Matschiess ist eben ursprünglich nicht vom Fach, musste sich deshalb nicht scheren um gärtnerische Konventionen, Traditionen und Prinzipien. Er studierte Fachliteratur und holte sich bei Experten Ratschläge, so bei Gärtner Hermann Gröne aus Leuth, dem renommierten Staudenkenner.

Schnell war Matschiess klar: Er will keinen verlängerten Wohnzimmerteppich. Rasenflächen gibt es nicht in seinem 8000 Quadratmeter großen Garten, auch "keine nackte Erde". Sein Paradies soll an jeder Stelle seinen Reiz haben, nicht nur beim Blick vom Haus aus, weshalb er mit der Regel brach, niedriges Gewächs nach vorn, hohes nach hinten zu pflanzen. Stattdessen: Probieren und prüfen, was wächst und gedeiht in dieser "schweren feuchten Erde". So gestalten, dass es ungestaltet wirkt, gewollt wild, bewusst so naturnah wie möglich.

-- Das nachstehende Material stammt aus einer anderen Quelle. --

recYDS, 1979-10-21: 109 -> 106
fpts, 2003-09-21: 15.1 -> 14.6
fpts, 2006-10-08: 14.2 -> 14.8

"Ein Garten ist Kultur, und Kultur wird gestaltet", schränkt Matschiess ein. Er wolle die Natur nicht zwingen, ihr wohl den Freiraum nach seinen Vorstellungen lassen. Deshalb hadert er mit denen, die "beim naturnahen Gärtnern die ausschließliche Verwendung heimischer Gewächse zum Prinzip, ja zur Ideologie hochstilisieren". Von Invasoren, Eindringlingen zu sprechen, möge er weder bei Menschen noch bei Pflanzen. So finden sich in seinem Garten durchaus Züchtungen von Stauden und Gehölzen aus anderen Ländern, die "eben einen solchen Boden mögen".

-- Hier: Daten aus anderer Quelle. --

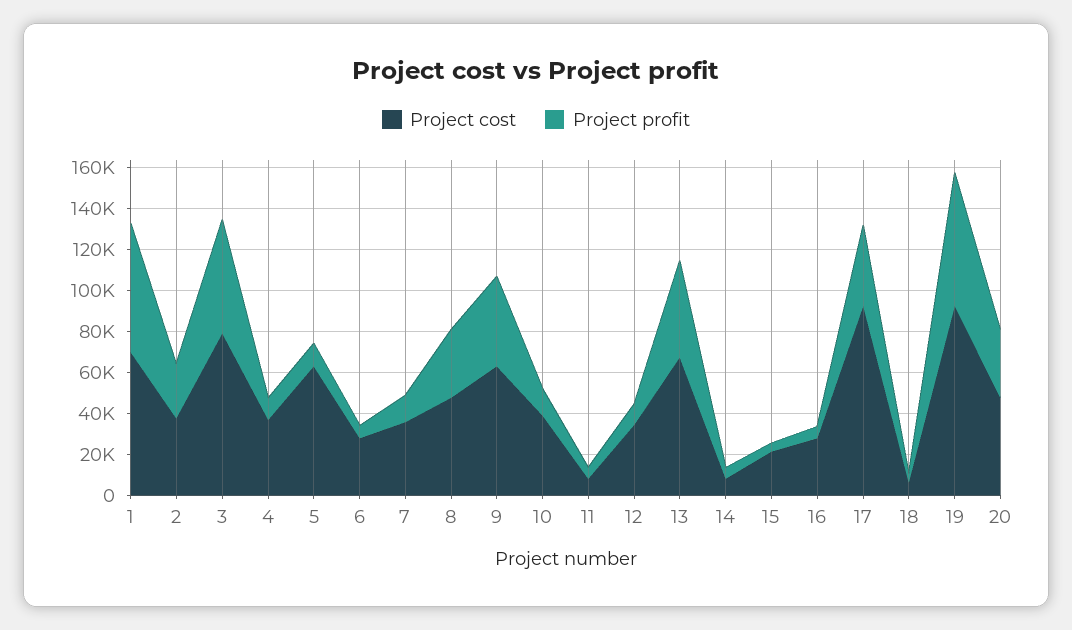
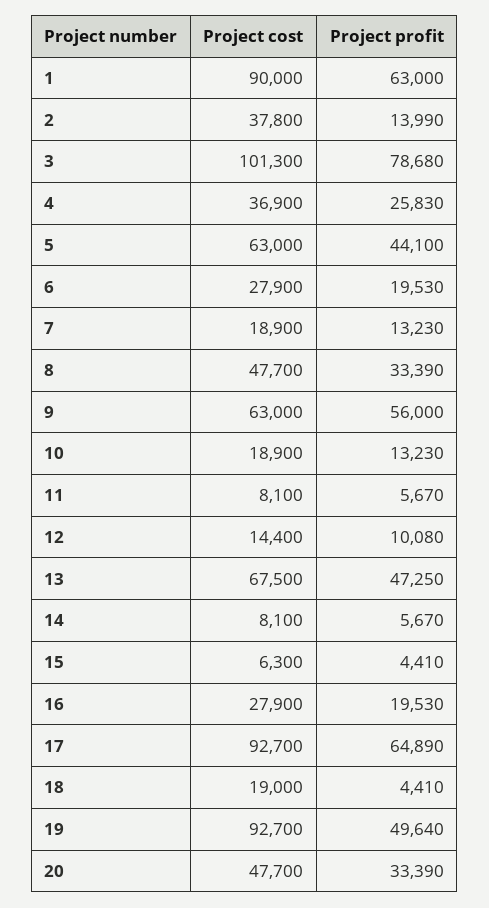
Project cost, 1: 70000 -> 90000
Project profit, 2: 25000 -> 13990
Project cost, 3: 80000 -> 101300
Project profit, 3: 55000 -> 78680
Project profit, 4: 10000 -> 25830
Project profit, 5: 10000 -> 44100
Project profit, 6: 5000 -> 19530
Project cost, 7: 35000 -> 18900
Project profit, 9: 45000 -> 56000
Project cost, 10: 40000 -> 18900
Project cost, 12: 35000 -> 14400
Project cost, 15: 20000 -> 6300
Project profit, 16: 5000 -> 19530
Project profit, 17: 40000 -> 64890
Project cost, 18: 5000 -> 19000
Project profit, 19: 65000 -> 49640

Der Reiz dieser Art von gegenwärtigem Gärtnern besteht für Matschiess darin, zu beobachten, ob und wie Stauden sich vergesellschaften. Manchmal mit einem durchaus erwünschten Nebeneffekt: Seine Stauden haben den ungeliebten Giersch, der sonst gern alles überwuchert, verdrängt.

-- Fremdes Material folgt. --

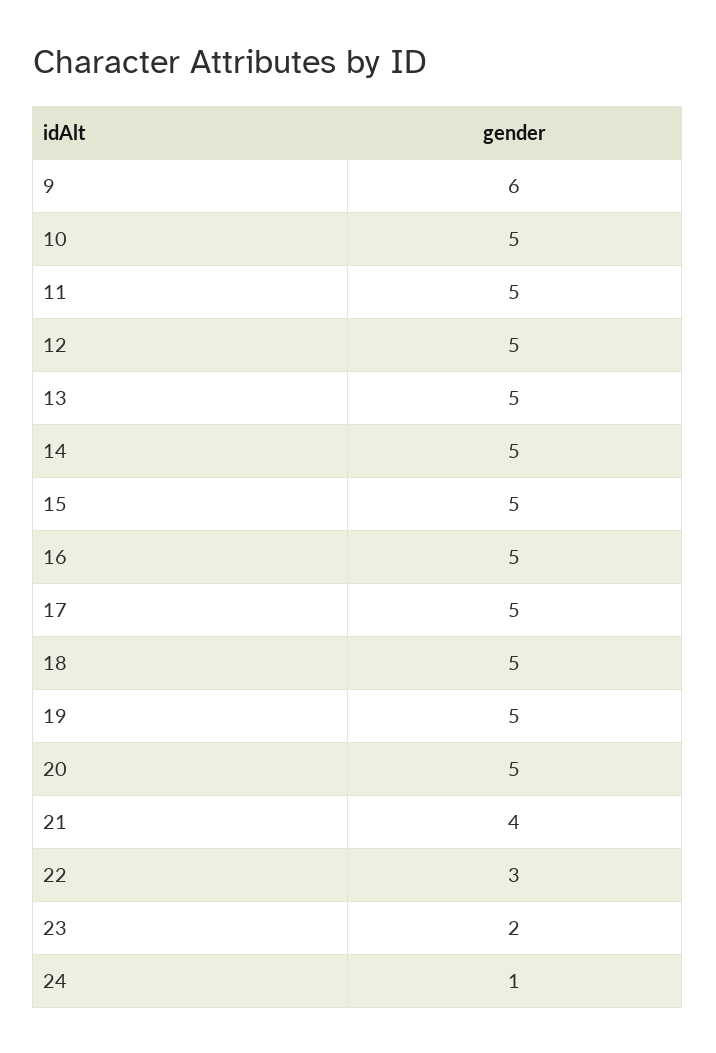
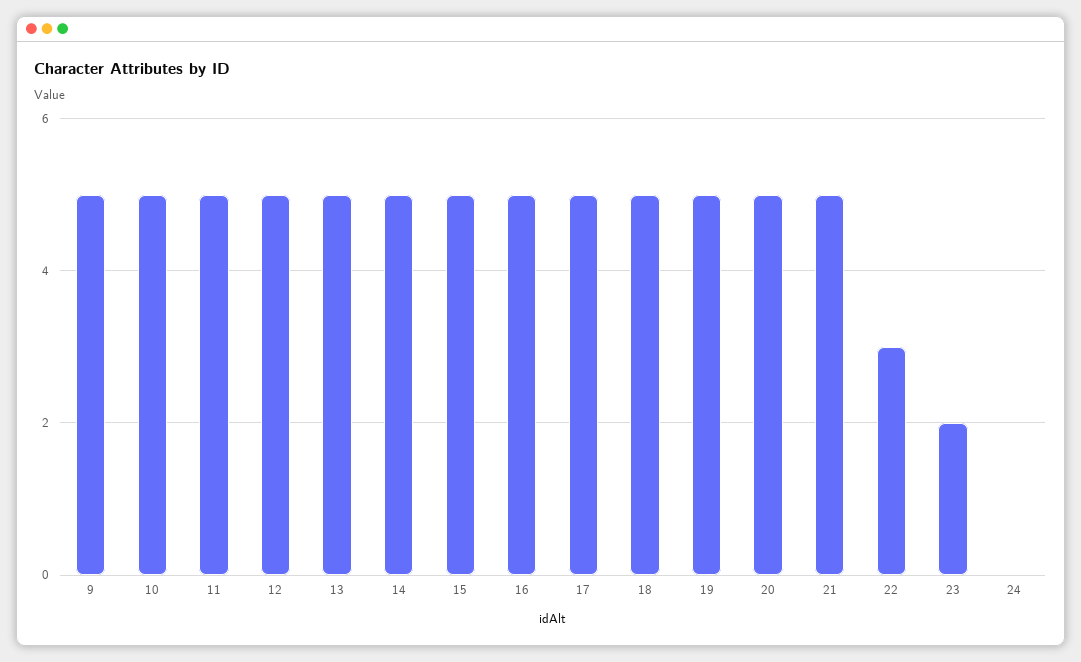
9: 6 -> 5
21: 4 -> 5
24: 1 -> 0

So sehr Matschiess gegen Prinzipienreiterei ist, so sehr vertritt er ein Prinzip: "Rückschnitte, wenn überhaupt, nur dann, wenn es den Pflanzen gut tut." Also nicht im Herbst. Ergebnis: Stauden, Gräser und Gehölze prägen das winterliche Bild, mit Süßholzgewächsen etwa, mit Malve, Knöterich und Wiesenknopf, Distel und Lobelie, meist in Horsten. Manche stehen aufrecht, andere sind abgeknickt und wirken müde. Sie lassen ahnen, dass sie vergehen, um Neues sprießen zu lassen.

Info In seinem Buch "Avantgardenig. Plädoyer für gegenwärtiges Gärtnern" mit prächtigen Fotos von Jürgen Becker beschreibt Torsten Matschiess auf 192 Seiten seinen Garten und die Pflanzengesellschaften darin. Verlag Ulmer, 29,90 Euro, im Buchhandel.